Bounding box coordinate data:
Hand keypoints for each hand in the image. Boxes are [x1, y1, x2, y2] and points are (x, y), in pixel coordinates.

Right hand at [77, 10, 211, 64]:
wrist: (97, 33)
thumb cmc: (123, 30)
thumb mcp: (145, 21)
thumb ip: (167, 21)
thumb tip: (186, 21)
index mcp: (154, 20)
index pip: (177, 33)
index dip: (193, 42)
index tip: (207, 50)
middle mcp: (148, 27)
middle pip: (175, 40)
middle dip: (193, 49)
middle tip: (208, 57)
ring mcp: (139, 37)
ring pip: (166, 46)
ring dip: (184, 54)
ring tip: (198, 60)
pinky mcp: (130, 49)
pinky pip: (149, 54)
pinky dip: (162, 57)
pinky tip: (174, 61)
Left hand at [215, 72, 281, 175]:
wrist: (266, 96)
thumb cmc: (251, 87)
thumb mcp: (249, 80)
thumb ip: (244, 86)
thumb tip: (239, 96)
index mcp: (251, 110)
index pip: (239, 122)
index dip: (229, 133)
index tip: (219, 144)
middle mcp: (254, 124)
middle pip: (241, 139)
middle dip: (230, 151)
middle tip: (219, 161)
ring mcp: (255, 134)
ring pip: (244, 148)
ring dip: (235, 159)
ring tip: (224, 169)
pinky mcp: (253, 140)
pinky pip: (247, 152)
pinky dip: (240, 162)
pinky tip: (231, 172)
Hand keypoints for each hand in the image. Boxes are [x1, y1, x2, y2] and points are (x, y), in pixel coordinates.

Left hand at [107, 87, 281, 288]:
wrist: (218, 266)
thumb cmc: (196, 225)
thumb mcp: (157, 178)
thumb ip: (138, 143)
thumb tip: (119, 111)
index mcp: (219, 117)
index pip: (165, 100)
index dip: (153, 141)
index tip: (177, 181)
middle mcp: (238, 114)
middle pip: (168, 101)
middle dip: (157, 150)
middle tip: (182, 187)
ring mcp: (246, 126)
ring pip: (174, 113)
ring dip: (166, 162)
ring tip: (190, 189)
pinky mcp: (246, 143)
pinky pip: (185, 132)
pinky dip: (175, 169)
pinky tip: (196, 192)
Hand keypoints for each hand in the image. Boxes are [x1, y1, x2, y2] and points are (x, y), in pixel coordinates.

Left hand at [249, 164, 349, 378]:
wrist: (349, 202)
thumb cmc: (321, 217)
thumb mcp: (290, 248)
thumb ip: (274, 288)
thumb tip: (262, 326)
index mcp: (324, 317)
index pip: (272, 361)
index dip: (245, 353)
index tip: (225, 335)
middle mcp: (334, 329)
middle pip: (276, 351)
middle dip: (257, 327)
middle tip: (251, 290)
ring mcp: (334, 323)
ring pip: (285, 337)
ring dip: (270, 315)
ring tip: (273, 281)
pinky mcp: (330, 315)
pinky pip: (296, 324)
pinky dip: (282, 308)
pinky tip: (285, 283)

WHAT IS NEEDED: Scan the records above for the string "Left", then select every line that holds it.

TASK OUTPUT:
Left hand at [215, 72, 281, 175]:
Left hand at [107, 87, 281, 288]:
Left hand at [249, 164, 349, 378]:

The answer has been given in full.